• _WORK INSTRUCTION_
Keep the images out and set the listing below down word for word.

• _TASK DATA_

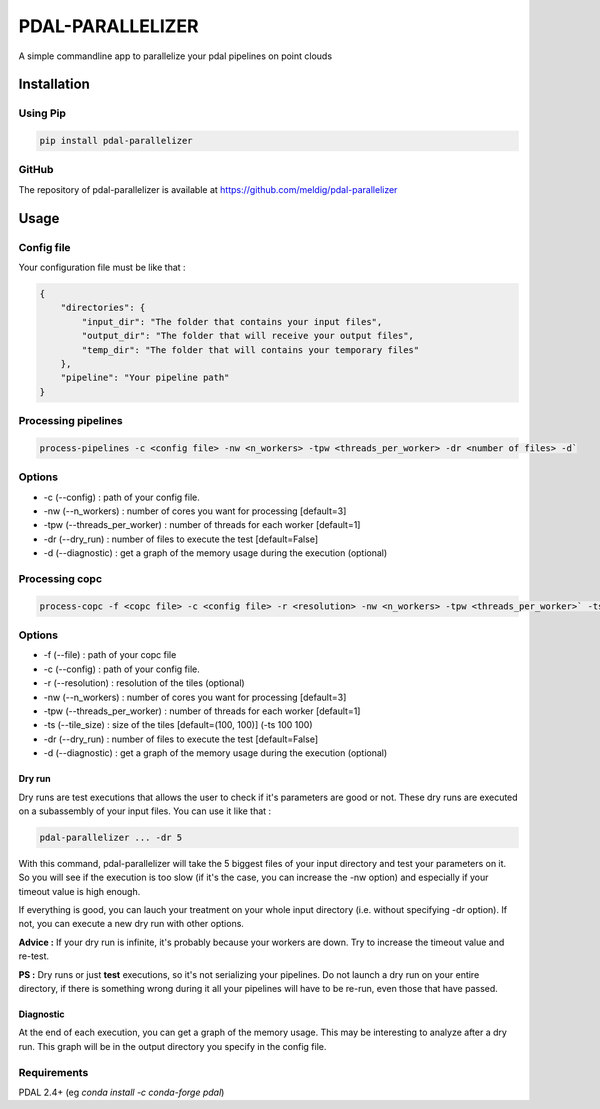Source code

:================================================
PDAL-PARALLELIZER
================================================

A simple commandline app to parallelize your pdal pipelines on point clouds

Installation
-----------------------------------------------

Using Pip
................................................

.. code-block::

  pip install pdal-parallelizer
  
GitHub
................................................

The repository of pdal-parallelizer is available at https://github.com/meldig/pdal-parallelizer

Usage
-----------------------------------------------

Config file
................................................

Your configuration file must be like that : 

.. code-block:: json

  {
      "directories": {
          "input_dir": "The folder that contains your input files",
          "output_dir": "The folder that will receive your output files",
          "temp_dir": "The folder that will contains your temporary files"
      },
      "pipeline": "Your pipeline path"
  }

Processing pipelines
................................................

.. code-block:: 

  process-pipelines -c <config file> -nw <n_workers> -tpw <threads_per_worker> -dr <number of files> -d`

Options
.................................................

- -c (--config) : path of your config file.
- -nw (--n_workers) : number of cores you want for processing [default=3]
- -tpw (--threads_per_worker) : number of threads for each worker [default=1]
- -dr (--dry_run) : number of files to execute the test [default=False]
- -d (--diagnostic) : get a graph of the memory usage during the execution (optional)

Processing copc
................................................

.. code-block:: 

  process-copc -f <copc file> -c <config file> -r <resolution> -nw <n_workers> -tpw <threads_per_worker>` -ts <tiles size> -d -dr <number of tiles>
  
Options
.................................................

- -f (--file) : path of your copc file
- -c (--config) : path of your config file.
- -r (--resolution) : resolution of the tiles (optional)
- -nw (--n_workers) : number of cores you want for processing [default=3]
- -tpw (--threads_per_worker) : number of threads for each worker [default=1]
- -ts (--tile_size) : size of the tiles [default=(100, 100)] (-ts 100 100)
- -dr (--dry_run) : number of files to execute the test [default=False]
- -d (--diagnostic) : get a graph of the memory usage during the execution (optional)

Dry run
=======

Dry runs are test executions that allows the user to check if it's parameters are good or not.
These dry runs are executed on a subassembly of your input files. You can use it like that :

.. code-block::

  pdal-parallelizer ... -dr 5

With this command, pdal-parallelizer will take the 5 biggest files of your input directory and test your parameters on it.
So you will see if the execution is too slow (if it's the case, you can increase the -nw option) and especially if your
timeout value is high enough.

If everything is good, you can lauch your treatment on your whole input directory (i.e. without specifying -dr option). If not, you can execute a new dry run with other options.

**Advice :** If your dry run is infinite, it's probably because your workers are down. Try to increase the timeout value and re-test.

**PS :** Dry runs or just **test** executions, so it's not serializing your pipelines. Do not launch a dry run on your entire directory, if there is something wrong during it all your pipelines will have to be re-run, even those that have passed. 

Diagnostic
==========

At the end of each execution, you can get a graph of the memory usage. This may be interesting to analyze after a dry run. This graph will be in the output directory you specify in the config file.

Requirements
...........................................

PDAL 2.4+ (eg `conda install -c conda-forge pdal`)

• _OUTPUT BELOW_
Source code

:================================================
PDAL-PARALLELIZER
================================================

A simple commandline app to parallelize your pdal pipelines on point clouds

Installation
-----------------------------------------------

Using Pip
................................................

.. code-block::

  pip install pdal-parallelizer
  
GitHub
................................................

The repository of pdal-parallelizer is available at https://github.com/meldig/pdal-parallelizer

Usage
-----------------------------------------------

Config file
................................................

Your configuration file must be like that : 

.. code-block:: json

  {
      "directories": {
          "input_dir": "The folder that contains your input files",
          "output_dir": "The folder that will receive your output files",
          "temp_dir": "The folder that will contains your temporary files"
      },
      "pipeline": "Your pipeline path"
  }

Processing pipelines
................................................

.. code-block:: 

  process-pipelines -c <config file> -nw <n_workers> -tpw <threads_per_worker> -dr <number of files> -d`

Options
.................................................

- -c (--config) : path of your config file.
- -nw (--n_workers) : number of cores you want for processing [default=3]
- -tpw (--threads_per_worker) : number of threads for each worker [default=1]
- -dr (--dry_run) : number of files to execute the test [default=False]
- -d (--diagnostic) : get a graph of the memory usage during the execution (optional)

Processing copc
................................................

.. code-block:: 

  process-copc -f <copc file> -c <config file> -r <resolution> -nw <n_workers> -tpw <threads_per_worker>` -ts <tiles size> -d -dr <number of tiles>
  
Options
.................................................

- -f (--file) : path of your copc file
- -c (--config) : path of your config file.
- -r (--resolution) : resolution of the tiles (optional)
- -nw (--n_workers) : number of cores you want for processing [default=3]
- -tpw (--threads_per_worker) : number of threads for each worker [default=1]
- -ts (--tile_size) : size of the tiles [default=(100, 100)] (-ts 100 100)
- -dr (--dry_run) : number of files to execute the test [default=False]
- -d (--diagnostic) : get a graph of the memory usage during the execution (optional)

Dry run
=======

Dry runs are test executions that allows the user to check if it's parameters are good or not.
These dry runs are executed on a subassembly of your input files. You can use it like that :

.. code-block::

  pdal-parallelizer ... -dr 5

With this command, pdal-parallelizer will take the 5 biggest files of your input directory and test your parameters on it.
So you will see if the execution is too slow (if it's the case, you can increase the -nw option) and especially if your
timeout value is high enough.

If everything is good, you can lauch your treatment on your whole input directory (i.e. without specifying -dr option). If not, you can execute a new dry run with other options.

**Advice :** If your dry run is infinite, it's probably because your workers are down. Try to increase the timeout value and re-test.

**PS :** Dry runs or just **test** executions, so it's not serializing your pipelines. Do not launch a dry run on your entire directory, if there is something wrong during it all your pipelines will have to be re-run, even those that have passed. 

Diagnostic
==========

At the end of each execution, you can get a graph of the memory usage. This may be interesting to analyze after a dry run. This graph will be in the output directory you specify in the config file.

Requirements
...........................................

PDAL 2.4+ (eg `conda install -c conda-forge pdal`)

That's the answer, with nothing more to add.